■ Quoted passage

================================

So the first question is whether there's a way to programmatically create and install a managed package as part of our automated build process.  I'd expect things to look something like:

 

  1. Deploy the metadata for "common" to the dev org, run unit tests, and verify sufficient code coverage.
  2. Create a managed package for "common" in the dev org.
  3. Undeploy the metadata for "common" from the dev org and install the managed package for "common" into that org.
  4. Deploys the metadata for "product1" to the dev org, run unit tests, and verify sufficient code coverage.
  5. Create a managed package for "product1" in the dev org.
  6. Undeploy the metadata for "product1" from the dev org and install the managed package for "product1" into that org.
  7. Run integration tests via something like Selenium against the fully-deployed "product1" instance.

Is this possible?

 

The second question is how this will work with a dev org per developer per product/managed package.  My understanding is that once an org has claimed a namespace, it's no longer available for any other org.  As a result, I don't see how two developers with two different sets of sandbox dev orgs could follow the steps above even if they're possible.  If each sandbox used a unique namespace, perhaps a concatenation of the developer's unique ID and the desired namespace (e.g., "username1common" and "username1product1"), the static references in Apex, SOQL, VisualForce, etc., wouldn't be correct.  Does the sandboxed team development model not work if you're publishing more than one managed package, or perhaps you have to take a repository-like approach where you can't install the "common" managed package from a local build but instead have to install it from the org that is actually associated with the final namespace?

 

Are there other ISVs out there that are building multiple products with shared underpinnings who have already tackled these issues?  Any help is GREATLY appreciated!!!

 

sfdcfoxsfdcfox

Each developer org may only have one namespace for all time; it is immutable, and that namespace is owned by that developer org. The correct process isn't as you've described, but instead runs along as follows:

 

  1. Create a developer org with the 'common' namespace.
  2. Create all the components necessary for the 'common' namespace, create a managed package, and upload a version of this for installation.
  3. Create a developer org with the 'product1' namespace.
  4. Install the 'common'  package into this organization.
  5. Create all the components necessary for the 'product1' namespace, create a so-called 'partial' managed package, and upload a version of this package for installation.

At this this point, you'd repeat steps 3 through 5 for each additional namespace you're using.

================================

■ Entries provided
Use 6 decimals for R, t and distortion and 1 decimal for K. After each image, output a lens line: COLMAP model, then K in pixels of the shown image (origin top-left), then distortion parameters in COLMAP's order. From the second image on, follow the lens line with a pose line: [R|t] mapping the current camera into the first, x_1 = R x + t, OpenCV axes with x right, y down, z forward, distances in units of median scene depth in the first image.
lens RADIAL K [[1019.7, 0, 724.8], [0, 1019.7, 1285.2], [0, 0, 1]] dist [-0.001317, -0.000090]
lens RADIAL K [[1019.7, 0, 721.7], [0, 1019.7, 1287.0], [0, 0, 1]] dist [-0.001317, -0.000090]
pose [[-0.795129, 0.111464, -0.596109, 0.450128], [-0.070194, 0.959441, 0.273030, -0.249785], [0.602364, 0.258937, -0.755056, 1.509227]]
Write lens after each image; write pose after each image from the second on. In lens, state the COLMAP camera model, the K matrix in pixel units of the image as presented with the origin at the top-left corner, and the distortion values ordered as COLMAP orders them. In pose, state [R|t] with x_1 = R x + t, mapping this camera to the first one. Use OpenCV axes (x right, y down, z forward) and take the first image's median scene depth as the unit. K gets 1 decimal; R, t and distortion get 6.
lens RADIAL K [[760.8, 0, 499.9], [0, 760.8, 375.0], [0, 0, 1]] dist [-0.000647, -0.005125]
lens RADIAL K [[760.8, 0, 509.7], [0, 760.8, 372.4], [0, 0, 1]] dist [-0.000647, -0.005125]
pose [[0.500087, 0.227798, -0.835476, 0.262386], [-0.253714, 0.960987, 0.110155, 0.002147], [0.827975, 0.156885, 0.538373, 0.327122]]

================================

■ Exercise set
a) In the managed package discussion, reproduce the part that opens with the words containing "sfdcfoxsfdcfox" and closes with "into this organization.".
b) Translate this sentence from the managed package discussion into Spanish: "Each developer org may only have one namespace for all time; it is immutable, and that namespace is owned by that developer org."

■ Answers to the exercises
a)
sfdcfoxsfdcfox

Each developer org may only have one namespace for all time; it is immutable, and that namespace is owned by that developer org. The correct process isn't as you've described, but instead runs along as follows:

 

  1. Create a developer org with the 'common' namespace.
  2. Create all the components necessary for the 'common' namespace, create a managed package, and upload a version of this for installation.
  3. Create a developer org with the 'product1' namespace.
  4. Install the 'common'  package into this organization.

b) Cada organización de desarrollador solo puede tener un espacio de nombres para siempre; es inmutable, y ese espacio de nombres pertenece a esa organización de desarrollador.